大和国宇陀郡は、奈良盆地東南の山間地域ですが、『記』『紀』建国神話の舞台とされ、地域的特異性が窺われます。

神武天皇は、東征の最終段階で宇陀から大和盆地に入り、戦いに連勝して畝傍橿原に至り即位しますが、起点となったのは「穿(うかち)」という場所で、『記』『紀』に次のようにみえます。

其地より蹈み穿ちて、宇陀に越え幸しき。

故、宇陀の穿と曰ふ。

故爾くして、宇陀に兄宇迦斯・弟宇迦斯の二人有り。

『記』神武記

遂に菟田下県に達る。

因りて其の至りましし処を号けて、菟田の穿邑

〈穿邑、此をば于介知能務羅と云ふ。〉と曰ふ。

『紀』神武即位前紀戊午年6月条

天皇、兄猾及び弟猾を徴さしむ。〈猾、此をば宇介志と云ふ。〉

此の両の人は、菟田県の魁帥なり。

『紀』神武即位前紀戊午年8月条

「穿(うかち)」は、宇陀川水系の宇賀志川流域、奈良県宇陀市菟田野宇賀志に比定され、「兄猾(えうかし)」「弟猾(おとうかし)」は、当該地の在地勢力と推測されます。

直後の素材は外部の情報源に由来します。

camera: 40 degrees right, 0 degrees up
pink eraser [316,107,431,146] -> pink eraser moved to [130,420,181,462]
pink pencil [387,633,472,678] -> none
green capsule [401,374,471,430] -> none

「兄猾」は神武に敵対して討伐され、「弟猾」は神武の配下となります。

また、『記』『紀』ともに、「兄猾」「弟猾」の登場に合わせて、大伴連祖道臣と大久米の活躍が始まり、『紀』では、「弟猾」と倭直祖椎根津彦が「天香山の土」をめぐり一緒に行動する様子が描かれます。

宇陀の勢力と大伴連・倭直の関係が窺われます。

また、『紀』神武即位前紀戊午年11月条に、倭直祖椎根津彦の作戦により、宇陀から大和盆地に入る道を防ぐ兄磯城の軍を突破する話がみえます。

忍坂道から「女軍」を送って敵を引きつけている間に、「男軍」が「墨坂」に敵が置いた焃炭に菟田川の水をかけて消して突破して、「男軍」「女軍」で敵を挟み撃ちして一網打尽にするという作戦です。

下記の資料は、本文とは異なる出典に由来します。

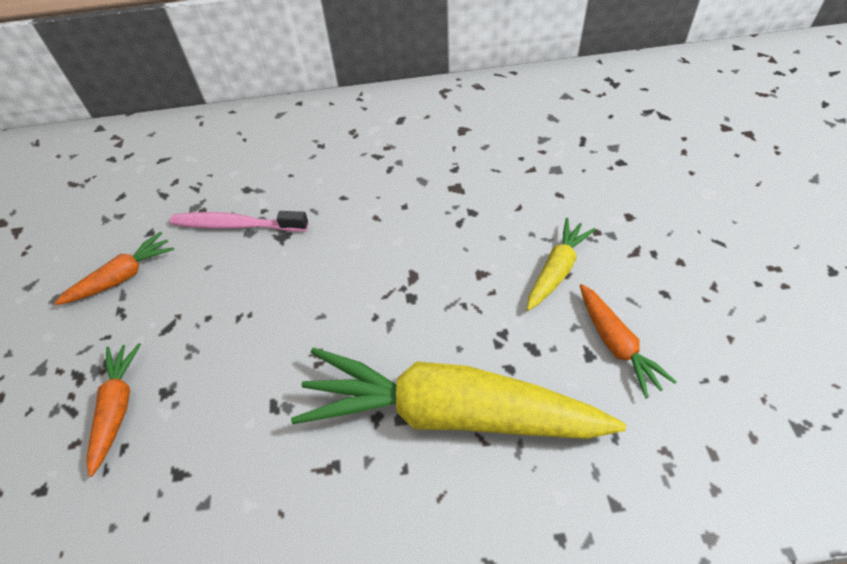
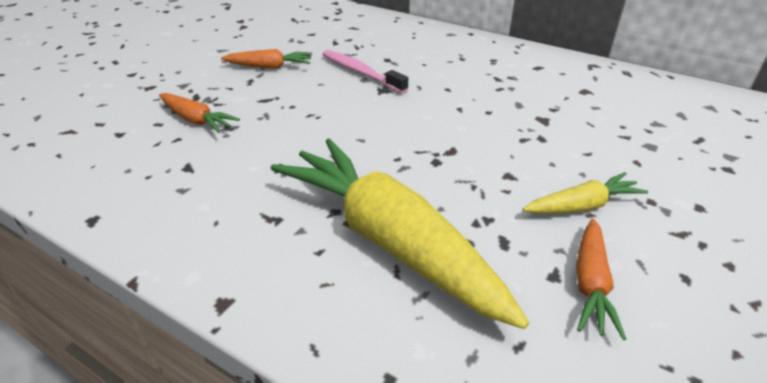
camera: 35 degrees right, 15 degrees down
orange carrot [86,343,141,477] -> orange carrot turned 90 degrees clockwise [159,93,240,133]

「墨坂」に関係しては、大彦と神八井耳に「子を拾って育てる」伝承がみられます。(→ 大彦の「墨坂」伝承

その他に、『紀』に「菟田の血原」「菟田の高倉山」「国見丘」「菟田川の朝原」「伊那瑳山」、『記』に「宇陀の血原」「伊那佐山」などの宇陀の地名がみえます。

また、『紀』に「猛田」の地を「弟猾」に賜ったという記述がみえます。

皇師(みいくさ)の立誥びし処、是を猛田と謂ふ。

『紀』神武即位前紀己未年2月条

弟猾に猛田邑を給ふ。

因りて猛田県主とす。是菟田主水部が遠祖なり。

『紀』神武紀2年2月条

「猛田」の比定について、『万葉集』巻4・巻8にみえる「竹田庄」「竹田の原」との関係が問題となります。

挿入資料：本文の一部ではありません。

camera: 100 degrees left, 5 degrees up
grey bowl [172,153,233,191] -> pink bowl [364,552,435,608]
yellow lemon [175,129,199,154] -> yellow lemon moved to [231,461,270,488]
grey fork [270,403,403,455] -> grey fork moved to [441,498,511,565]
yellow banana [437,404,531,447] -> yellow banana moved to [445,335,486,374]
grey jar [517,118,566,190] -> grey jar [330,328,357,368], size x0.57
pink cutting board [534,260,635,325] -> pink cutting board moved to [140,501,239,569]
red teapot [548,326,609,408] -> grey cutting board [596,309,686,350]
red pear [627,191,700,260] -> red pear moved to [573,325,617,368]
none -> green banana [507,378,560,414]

「竹田庄」「竹田の原」は大伴氏の所領であり、橿原市東竹田町と宇陀市榛原上井足小字高田の2説があります。(『日本歴史地名大系』(JapanKnowledge)奈良県:橿原市>多・耳成地区>東竹田村)

『日本書紀通証』(谷川士清、1748年)は前者に比定しますが、弟猾が宇陀の勢力なので後者とする見解も有力です。

注目したいのは、宇陀・竹田・畝傍の共通属性です。

畝傍は「大伴連」「神八井耳」「神渟名川耳」、竹田は「大伴連」「神八井耳」「武渟川別」、宇陀は「大伴連」「神八井耳」「倭直」の属性が認められます。

「大伴連」「神八井耳」が共通し、「神渟名川耳」「武渟川別」「倭直」の部分が異なります。

「神渟名川耳」は綏靖天皇、「武渟川別」は大彦の子であり、「倭直」とは何の関係もないのですが、「神渟名川耳」「武渟川別」は、越後国頸城郡の地名「ぬなかわ」を共有し、当該地の在地勢力は倭直なのです。

(→ 築坂・久米・竹田と大伴連)(→ 「渟名川」と倭直・阿曇連

◇ 神武(「神日本磐余彦火火出見天皇」)の東征伝承は、ホデミ(「彦火火出見」)を核として大王の「トモ」が形成される、5世紀後半の様相を描いたものと思われる。